Diskusi akan krisis iklim yang disuarakan lewat karya audio visual dengan proses produksi selama tiga minggu ini turut ditanggapi oleh sejumlah narasumber yang hadir dan menonton karya bersama dalam pemutarannya.
“Isu lingkungan ini sudah disoroti sejak tahun 2010, ketika global warming, tapi enggak diikuti secara khusus. Secara umum pembuatan film ini sudah berani untuk menceritakan (realita), tapi bisa lebih difokuskan lagi untuk isunya,” ucap Iqbal Kusumadirezza, perwakilan Aliansi Jurnalis Independen (AJI) Bandung.
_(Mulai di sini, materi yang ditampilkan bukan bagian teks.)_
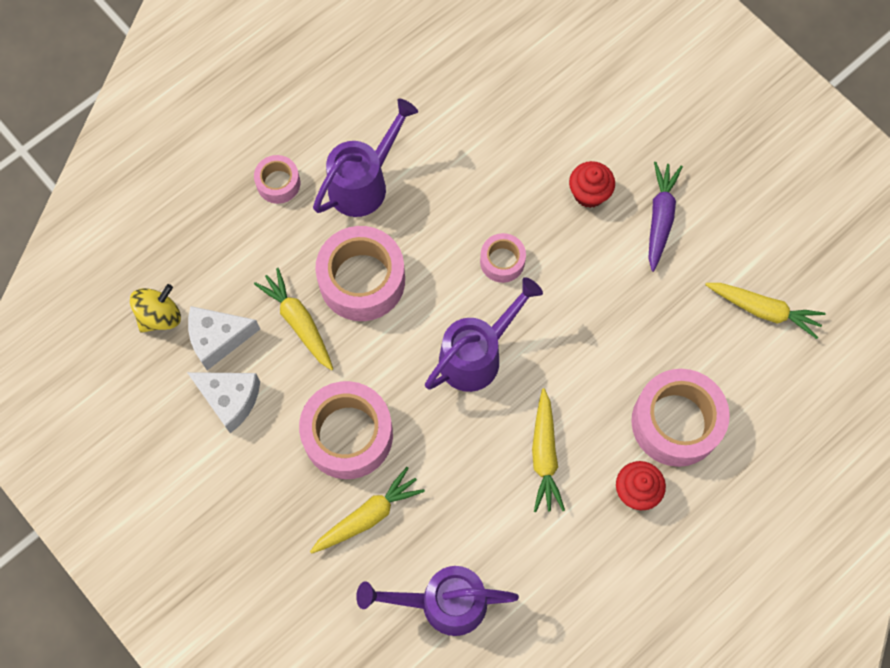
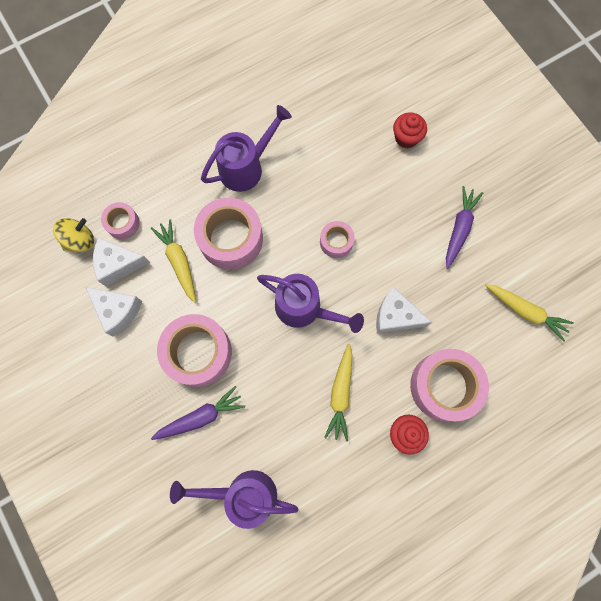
camera: 10 degrees right, 5 degrees up
pink tape [254,155,300,204] -> pink tape moved to [101,202,140,239]
yellow carrot [310,467,425,554] -> purple carrot [151,386,245,440]
purple watering can [425,277,543,392] -> purple watering can turned 60 degrees clockwise [257,274,364,333]
red cupcake [569,161,615,208] -> red cupcake moved to [393,112,427,148]
none -> white cheese [376,287,432,333]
Baca Juga: Dampak Bencana Perubahan Iklim Diperkirakan Lebih Dahsyat dari Pandemi Covid-19
Penyebab Bandung semakin Hareudang
Anak Muda Dituntut Aktif Kurangi Pemanasan Global
Mengawal Isu Perubahan Iklim Tanpa Batas
Tidak dapat dipungkiri bahwa saat ini sebenarnya banyak masyarakat yang sudah mengetahui bahwa perubahan iklim nyata terjadi dan benar adanya. Namun tingkat kesadaran dan pemahaman individu yang berbeda-beda membuat aksi ini perlu membutuhkan waktu yang tidak singkat. Anak-anak yang tergabung dalam Child Campaigner atau juru kampanye anak yang membuka ruang seluas-luasnya untuk siapa pun termasuk bagi penyandang disabilitas.
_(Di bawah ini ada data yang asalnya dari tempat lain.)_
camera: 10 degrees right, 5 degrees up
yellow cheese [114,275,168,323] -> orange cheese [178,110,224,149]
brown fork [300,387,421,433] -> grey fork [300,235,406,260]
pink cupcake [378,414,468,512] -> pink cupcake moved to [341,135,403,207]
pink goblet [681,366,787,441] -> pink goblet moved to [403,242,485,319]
“Juru kampanye anak ini sangat inklusif, jadi kita terbuka untuk semua anak, termasuk anak-anak dengan disabilitas. Seperti misalnya ada Ranti dan Faisal, mereka champion (mewakili) anak-anak disabilitas bahwa anak disabilitas pun bisa melakukan hal tak terbatas, yang sekarang menjadi mentor untuk berbuat mengurangi dampak krisis iklim pada anak,” tutur Dewi Sri Sumana selaku Media dan Brand Manager Save the Children.
Kesadaran akan perubahan iklim yang terjadi perlu disampaikan pada anak-anak yang nantinya akan menikmati kehidupan di masa mendatang. Artinya tiap-tiap individu memiliki tanggung jawab atas semua yang telah diperbuat pada alam dengan cara menjaga dan merawatnya.